Someone that could potentially fill that role would be Matt Capps, an underrated pitcher who will not be looking for the type of money that Jose Valverde is asking for.
2. Set-Up Man Equally Effective Against Lefties and Righties
The Mets actually had an even stronger bullpen earlier in the 2006 season, but that changed once Duaner Sanchez went down with his shoulder injury following the infamous cab ride in Miami.
Prior to his injury, Sanchez was extremely effective, compiling a 5-1 record with a 2.60 ERA in 49 appearances.
At the All-Star break, the Mets acquired Roberto Hernandez from the Pittsburgh Pirates to fill the void. Aaron Heilman was also used in the set-up role alongside Guillermo Mota, who was borderline dominant.
Although he has had a hand in several bullpen losses, Jon Rauch has actually been better than given credit for.
Yes, he has seven losses, but he has been stingy with base runners—0.98 WHIP—and has a respectable 3.09 ERA.

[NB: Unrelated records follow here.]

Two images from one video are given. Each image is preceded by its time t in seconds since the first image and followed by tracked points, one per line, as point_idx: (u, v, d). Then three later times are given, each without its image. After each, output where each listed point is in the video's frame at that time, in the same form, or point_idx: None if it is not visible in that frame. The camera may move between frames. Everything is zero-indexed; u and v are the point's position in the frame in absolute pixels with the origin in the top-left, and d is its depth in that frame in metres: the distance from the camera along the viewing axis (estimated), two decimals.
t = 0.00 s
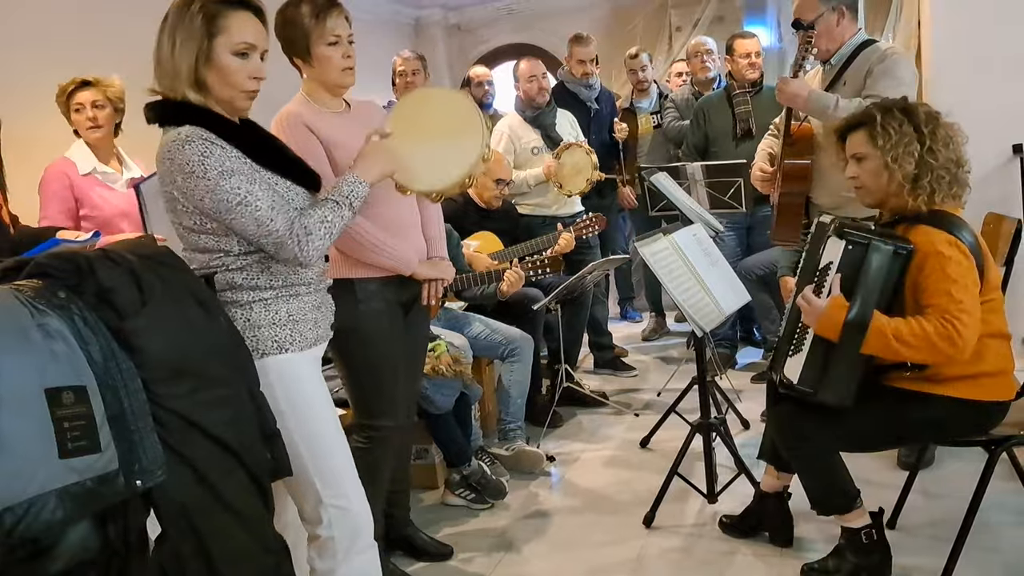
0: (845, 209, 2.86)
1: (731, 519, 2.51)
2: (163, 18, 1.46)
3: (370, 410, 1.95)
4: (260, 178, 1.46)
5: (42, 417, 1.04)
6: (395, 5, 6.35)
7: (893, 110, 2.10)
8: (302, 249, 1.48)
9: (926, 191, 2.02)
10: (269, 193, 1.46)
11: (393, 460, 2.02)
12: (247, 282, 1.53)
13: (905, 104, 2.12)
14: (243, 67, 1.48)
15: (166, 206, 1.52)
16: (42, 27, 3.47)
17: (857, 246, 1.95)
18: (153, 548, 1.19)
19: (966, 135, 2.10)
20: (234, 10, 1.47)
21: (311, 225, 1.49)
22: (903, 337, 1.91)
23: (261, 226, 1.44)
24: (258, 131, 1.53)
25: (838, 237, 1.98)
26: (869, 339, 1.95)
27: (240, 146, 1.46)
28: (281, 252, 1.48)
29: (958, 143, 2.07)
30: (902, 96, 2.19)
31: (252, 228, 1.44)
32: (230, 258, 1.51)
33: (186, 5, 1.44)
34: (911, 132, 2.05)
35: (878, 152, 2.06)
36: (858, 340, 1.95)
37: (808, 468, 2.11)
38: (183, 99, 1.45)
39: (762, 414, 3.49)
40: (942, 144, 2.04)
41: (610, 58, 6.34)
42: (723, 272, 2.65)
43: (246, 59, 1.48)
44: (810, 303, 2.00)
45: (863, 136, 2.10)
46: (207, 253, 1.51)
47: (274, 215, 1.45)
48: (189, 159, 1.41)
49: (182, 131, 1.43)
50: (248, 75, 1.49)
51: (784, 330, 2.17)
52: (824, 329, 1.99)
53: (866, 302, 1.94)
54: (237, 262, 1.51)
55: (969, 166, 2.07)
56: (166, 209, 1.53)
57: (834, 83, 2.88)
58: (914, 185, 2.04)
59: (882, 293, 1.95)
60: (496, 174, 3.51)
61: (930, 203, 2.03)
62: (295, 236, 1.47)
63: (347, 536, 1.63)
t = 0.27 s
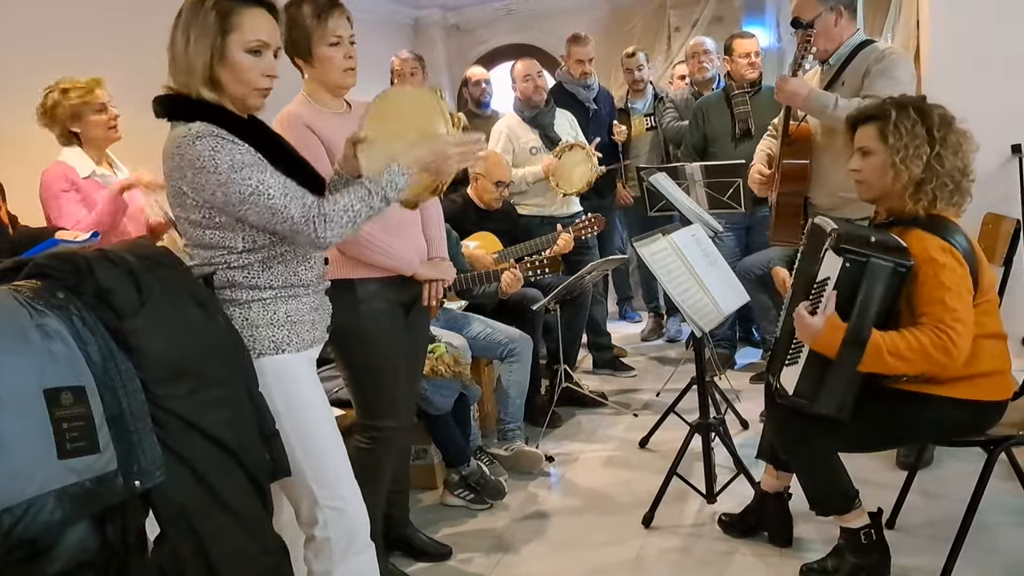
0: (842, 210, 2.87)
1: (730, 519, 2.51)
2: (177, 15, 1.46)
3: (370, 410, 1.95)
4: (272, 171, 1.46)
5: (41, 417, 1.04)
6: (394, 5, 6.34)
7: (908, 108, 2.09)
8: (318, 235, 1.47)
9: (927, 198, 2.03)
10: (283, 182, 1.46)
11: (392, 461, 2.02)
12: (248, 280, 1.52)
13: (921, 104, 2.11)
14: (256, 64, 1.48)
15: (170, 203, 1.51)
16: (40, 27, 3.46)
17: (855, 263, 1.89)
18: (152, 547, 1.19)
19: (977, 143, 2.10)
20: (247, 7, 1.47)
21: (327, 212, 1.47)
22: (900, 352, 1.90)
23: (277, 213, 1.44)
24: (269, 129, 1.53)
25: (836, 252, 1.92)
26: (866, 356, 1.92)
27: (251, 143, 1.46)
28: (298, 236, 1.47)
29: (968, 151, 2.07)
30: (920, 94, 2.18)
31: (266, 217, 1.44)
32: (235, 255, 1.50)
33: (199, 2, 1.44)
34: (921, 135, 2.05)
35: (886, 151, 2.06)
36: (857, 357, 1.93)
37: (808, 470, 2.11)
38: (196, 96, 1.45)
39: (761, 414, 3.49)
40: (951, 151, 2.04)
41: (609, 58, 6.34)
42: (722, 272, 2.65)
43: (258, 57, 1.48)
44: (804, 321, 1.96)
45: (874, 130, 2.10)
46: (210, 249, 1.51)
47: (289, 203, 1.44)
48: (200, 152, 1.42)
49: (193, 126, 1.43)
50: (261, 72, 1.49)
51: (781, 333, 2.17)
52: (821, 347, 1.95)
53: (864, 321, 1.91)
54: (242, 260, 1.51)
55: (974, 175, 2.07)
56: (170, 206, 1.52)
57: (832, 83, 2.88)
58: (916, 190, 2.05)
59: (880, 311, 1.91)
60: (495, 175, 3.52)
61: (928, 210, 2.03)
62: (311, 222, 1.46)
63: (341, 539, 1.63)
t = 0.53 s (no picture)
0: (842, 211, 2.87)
1: (729, 519, 2.51)
2: (159, 22, 1.47)
3: (369, 410, 1.95)
4: (263, 171, 1.46)
5: (40, 417, 1.04)
6: (393, 5, 6.34)
7: (914, 108, 2.09)
8: (307, 236, 1.46)
9: (931, 199, 2.03)
10: (274, 182, 1.46)
11: (391, 462, 2.02)
12: (245, 281, 1.52)
13: (928, 104, 2.11)
14: (242, 57, 1.48)
15: (165, 206, 1.52)
16: (40, 26, 3.46)
17: (854, 275, 1.88)
18: (151, 548, 1.19)
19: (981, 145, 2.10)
20: None
21: (316, 210, 1.47)
22: (896, 358, 1.91)
23: (267, 213, 1.44)
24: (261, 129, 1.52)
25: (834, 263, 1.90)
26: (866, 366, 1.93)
27: (242, 142, 1.46)
28: (286, 239, 1.47)
29: (971, 153, 2.07)
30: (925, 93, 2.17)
31: (258, 217, 1.44)
32: (230, 256, 1.51)
33: (178, 6, 1.45)
34: (927, 136, 2.05)
35: (891, 151, 2.06)
36: (857, 368, 1.93)
37: (807, 470, 2.11)
38: (188, 97, 1.45)
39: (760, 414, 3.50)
40: (955, 153, 2.04)
41: (608, 58, 6.35)
42: (722, 272, 2.65)
43: (245, 49, 1.48)
44: (801, 331, 1.97)
45: (879, 130, 2.10)
46: (206, 250, 1.51)
47: (279, 201, 1.45)
48: (192, 153, 1.42)
49: (184, 127, 1.43)
50: (249, 64, 1.49)
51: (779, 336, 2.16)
52: (819, 357, 1.95)
53: (863, 331, 1.90)
54: (237, 261, 1.51)
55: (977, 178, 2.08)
56: (166, 208, 1.52)
57: (830, 83, 2.88)
58: (921, 191, 2.04)
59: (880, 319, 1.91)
60: (495, 175, 3.52)
61: (932, 210, 2.04)
62: (299, 224, 1.46)
63: (344, 538, 1.63)
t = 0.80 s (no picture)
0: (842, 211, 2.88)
1: (728, 520, 2.51)
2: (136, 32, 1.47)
3: (370, 410, 1.95)
4: (253, 179, 1.47)
5: (39, 417, 1.04)
6: (392, 5, 6.34)
7: (920, 112, 2.10)
8: (298, 245, 1.49)
9: (934, 204, 2.04)
10: (263, 190, 1.46)
11: (391, 461, 2.02)
12: (241, 283, 1.52)
13: (934, 108, 2.11)
14: (223, 54, 1.47)
15: (158, 211, 1.52)
16: (40, 26, 3.45)
17: (859, 287, 1.84)
18: (151, 548, 1.19)
19: (981, 150, 2.12)
20: None
21: (307, 220, 1.49)
22: (897, 369, 1.90)
23: (258, 223, 1.44)
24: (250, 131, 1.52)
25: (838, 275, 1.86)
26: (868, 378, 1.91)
27: (231, 147, 1.45)
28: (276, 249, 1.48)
29: (973, 158, 2.08)
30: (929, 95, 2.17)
31: (247, 227, 1.44)
32: (224, 260, 1.51)
33: (154, 11, 1.45)
34: (933, 143, 2.05)
35: (898, 157, 2.07)
36: (860, 379, 1.90)
37: (808, 471, 2.11)
38: (174, 102, 1.45)
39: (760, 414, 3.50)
40: (960, 159, 2.05)
41: (607, 59, 6.35)
42: (721, 272, 2.65)
43: (225, 47, 1.48)
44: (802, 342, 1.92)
45: (884, 133, 2.10)
46: (200, 255, 1.51)
47: (270, 213, 1.45)
48: (181, 160, 1.41)
49: (173, 134, 1.43)
50: (232, 60, 1.49)
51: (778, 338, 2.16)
52: (823, 369, 1.92)
53: (866, 344, 1.88)
54: (231, 265, 1.51)
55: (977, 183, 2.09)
56: (158, 213, 1.52)
57: (830, 82, 2.88)
58: (926, 198, 2.05)
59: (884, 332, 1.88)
60: (495, 174, 3.52)
61: (936, 215, 2.04)
62: (293, 232, 1.48)
63: (357, 532, 1.64)
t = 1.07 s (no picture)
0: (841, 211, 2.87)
1: (728, 520, 2.51)
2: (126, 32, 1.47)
3: (368, 411, 1.95)
4: (249, 173, 1.45)
5: (39, 417, 1.04)
6: (392, 5, 6.35)
7: (920, 112, 2.11)
8: (300, 235, 1.45)
9: (937, 203, 2.04)
10: (261, 182, 1.44)
11: (389, 463, 2.01)
12: (245, 281, 1.52)
13: (934, 107, 2.12)
14: (213, 56, 1.47)
15: (157, 214, 1.52)
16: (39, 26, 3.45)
17: (874, 301, 1.79)
18: (151, 549, 1.19)
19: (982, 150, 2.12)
20: (192, 1, 1.47)
21: (311, 210, 1.44)
22: (909, 377, 1.90)
23: (257, 216, 1.42)
24: (244, 128, 1.51)
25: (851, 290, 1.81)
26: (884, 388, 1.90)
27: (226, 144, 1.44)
28: (279, 240, 1.46)
29: (974, 158, 2.08)
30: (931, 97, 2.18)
31: (247, 220, 1.43)
32: (226, 259, 1.51)
33: (144, 11, 1.45)
34: (933, 141, 2.06)
35: (898, 155, 2.07)
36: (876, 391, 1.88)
37: (807, 471, 2.11)
38: (162, 104, 1.44)
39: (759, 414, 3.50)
40: (960, 158, 2.05)
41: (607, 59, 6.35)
42: (721, 273, 2.65)
43: (215, 47, 1.48)
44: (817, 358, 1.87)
45: (884, 133, 2.11)
46: (203, 254, 1.51)
47: (269, 203, 1.43)
48: (175, 162, 1.41)
49: (166, 135, 1.42)
50: (221, 62, 1.49)
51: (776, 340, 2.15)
52: (842, 384, 1.88)
53: (882, 355, 1.84)
54: (234, 263, 1.51)
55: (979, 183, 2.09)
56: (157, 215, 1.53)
57: (830, 82, 2.87)
58: (928, 196, 2.04)
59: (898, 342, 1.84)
60: (493, 174, 3.52)
61: (939, 213, 2.04)
62: (293, 221, 1.44)
63: (343, 540, 1.63)
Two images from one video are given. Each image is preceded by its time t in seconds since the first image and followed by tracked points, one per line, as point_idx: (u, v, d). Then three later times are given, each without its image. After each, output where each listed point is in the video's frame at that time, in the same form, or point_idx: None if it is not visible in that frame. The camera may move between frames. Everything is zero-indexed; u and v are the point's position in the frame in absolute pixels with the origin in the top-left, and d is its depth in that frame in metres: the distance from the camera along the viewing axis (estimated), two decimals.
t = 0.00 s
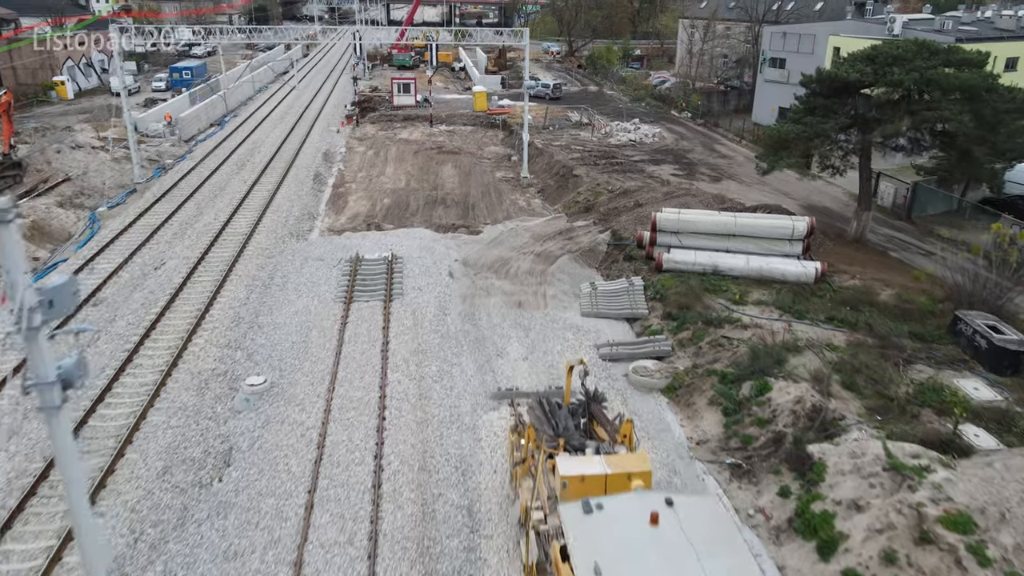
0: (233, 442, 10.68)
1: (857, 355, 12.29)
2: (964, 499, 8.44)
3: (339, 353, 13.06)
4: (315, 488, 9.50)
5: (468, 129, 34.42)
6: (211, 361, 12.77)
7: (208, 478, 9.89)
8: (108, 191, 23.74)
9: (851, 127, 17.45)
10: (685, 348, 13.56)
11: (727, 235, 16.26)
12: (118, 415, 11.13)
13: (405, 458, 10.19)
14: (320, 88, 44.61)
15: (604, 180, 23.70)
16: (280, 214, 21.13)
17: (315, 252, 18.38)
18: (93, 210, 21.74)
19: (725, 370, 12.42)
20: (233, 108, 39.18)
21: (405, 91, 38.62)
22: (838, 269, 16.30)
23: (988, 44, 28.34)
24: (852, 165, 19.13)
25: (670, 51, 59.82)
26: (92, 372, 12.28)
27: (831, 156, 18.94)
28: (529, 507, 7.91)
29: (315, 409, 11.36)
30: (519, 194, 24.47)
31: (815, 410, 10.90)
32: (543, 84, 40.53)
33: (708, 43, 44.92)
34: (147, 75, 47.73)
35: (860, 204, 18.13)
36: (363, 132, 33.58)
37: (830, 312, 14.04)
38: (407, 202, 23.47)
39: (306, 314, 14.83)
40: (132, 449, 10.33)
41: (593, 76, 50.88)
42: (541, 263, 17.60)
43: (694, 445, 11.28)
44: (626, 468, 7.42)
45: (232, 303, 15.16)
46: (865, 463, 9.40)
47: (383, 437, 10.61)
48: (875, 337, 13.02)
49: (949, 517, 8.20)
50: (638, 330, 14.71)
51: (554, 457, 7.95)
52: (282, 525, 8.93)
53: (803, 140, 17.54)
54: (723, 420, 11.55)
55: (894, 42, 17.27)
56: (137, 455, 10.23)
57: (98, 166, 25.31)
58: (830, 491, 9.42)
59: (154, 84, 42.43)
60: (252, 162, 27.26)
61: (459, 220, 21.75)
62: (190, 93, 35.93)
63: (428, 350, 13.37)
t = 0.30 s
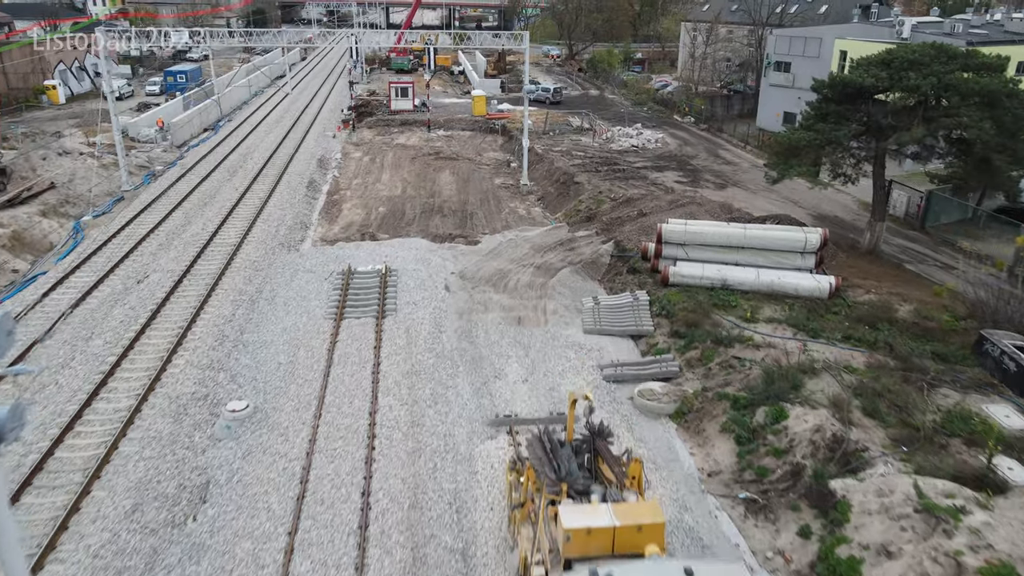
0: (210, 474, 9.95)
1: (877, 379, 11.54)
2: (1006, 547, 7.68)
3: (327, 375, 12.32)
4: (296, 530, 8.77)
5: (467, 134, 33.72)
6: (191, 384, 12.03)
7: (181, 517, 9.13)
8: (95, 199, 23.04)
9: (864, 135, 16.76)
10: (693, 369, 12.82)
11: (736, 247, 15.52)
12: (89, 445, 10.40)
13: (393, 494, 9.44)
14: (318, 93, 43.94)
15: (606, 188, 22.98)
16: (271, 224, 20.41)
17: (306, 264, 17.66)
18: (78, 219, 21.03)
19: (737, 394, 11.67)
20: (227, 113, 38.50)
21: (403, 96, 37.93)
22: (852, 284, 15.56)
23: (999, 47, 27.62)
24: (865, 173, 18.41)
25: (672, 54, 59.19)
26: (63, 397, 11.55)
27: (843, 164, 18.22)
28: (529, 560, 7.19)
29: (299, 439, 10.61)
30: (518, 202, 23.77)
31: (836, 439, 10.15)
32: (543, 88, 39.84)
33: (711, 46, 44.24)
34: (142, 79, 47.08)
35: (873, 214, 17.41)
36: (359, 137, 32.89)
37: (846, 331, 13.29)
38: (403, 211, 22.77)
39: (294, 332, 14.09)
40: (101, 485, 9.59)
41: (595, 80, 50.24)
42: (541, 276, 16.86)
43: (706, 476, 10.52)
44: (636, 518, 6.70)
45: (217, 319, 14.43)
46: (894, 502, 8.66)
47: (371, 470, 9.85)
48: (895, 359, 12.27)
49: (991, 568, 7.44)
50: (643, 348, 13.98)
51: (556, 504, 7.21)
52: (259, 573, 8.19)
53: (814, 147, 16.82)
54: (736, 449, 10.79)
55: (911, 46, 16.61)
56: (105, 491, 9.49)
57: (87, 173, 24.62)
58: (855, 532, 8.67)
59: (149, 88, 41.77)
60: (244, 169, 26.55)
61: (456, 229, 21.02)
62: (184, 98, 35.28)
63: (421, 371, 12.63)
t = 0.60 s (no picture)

I would not mind seeing Rauch re-signed despite the need for a revamping the bullpen. He has been one of the bright spots, and he can contribute as an effective reliever next season as well.
3. A Balanced Middle Relief Corp
In the previous slide, I mentioned how Mota, Heilman and Hernandez all contributed to their late-inning success.
They posted a 32-15 bullpen record, while posting a 2.55 ERA in save situations. Certainly a far cry from the struggles of the 2008 bullpen.
The key to the 2006 bullpen was the different looks they were able to give.
They possessed power arms, sidearmers from both sides and pitchers that were adept at retiring lefties and righties.
Chad Bradford was a true savior for the bullpen, being that he was death on right-handed batters. He held them to a .331 slugging percentage, which is basically like facing pitchers for an entire season.
It will be difficult to have multiple relievers all dominate the way the Mets' middle relievers did that season, but if they can put an emphasis on pitchers that limit base runners—even if they had high ERAs in 2012—they can potentially catch lightning in a bottle.
Perhaps a pitcher like Grant Balfour or LaTroy Hawkins could help them take a step in the right direction.
4. The Next Pedro Feliciano
To say that the Mets were spoiled to have Pedro Feliciano would be an understatement. I find it hard to believe they had such bullpen troubles even with one of the most consistent relievers in the game.
Playing against the Phillies when they had Ryan Howard and Chase Utley at the prime of their careers, he was still virtually unhittable.
He appeared in more than 78 games from 2006 to 2010, leading the majors in appearances in the latter three seasons.
Feliciano has held left-handed batters to a .216 mark for his career, but his biggest asset was his ability to bear down in the clutch. He held batters to a .224 BAA with runners in scoring position, which is vital in one-run games.
The Mets replaced him with Tim Byrdak, who was sufficient but nowhere near the effectiveness of Feliciano.
For next year, the Mets certainly cannot burden their primary left-handed specialist with the workload of Feliciano and Byrdak. It is unfair to expect consistent results pitching nearly every night.
Josh Edgin appears to be returning for 2013, but the Mets must also add another southpaw.
Will it be Robert Carson?
Not if they expect to contend; he has not displayed the command necessary to become a reliable specialist.
I believe J.P. Howell or Jeremy Affeldt are the only relievers on the market that can provide consistent relief from the left side for an affordable price.
5. Long Reliever
As I mentioned in the opening, the Mets were incredibly fortunate to have such an effective long reliever. Not many teams have that luxury.
As good as Oliver was in 2006, he has actually improved since.
The 41-year-old will become a free agent at the end of 2012, but the Mets should look to go younger. Perhaps a reclamation project such as Jonathon Sanchez or Jeremy Guthrie could be had on the cheap.
This is probably the most overlooked part of a team—the seventh man out of the bullpen—but the Mets were able to steal a handful of games in 2006, in which their starter was knocked out before the sixth inning, and they needed depth from a reliever.
Little things like this help build a champion-caliber club.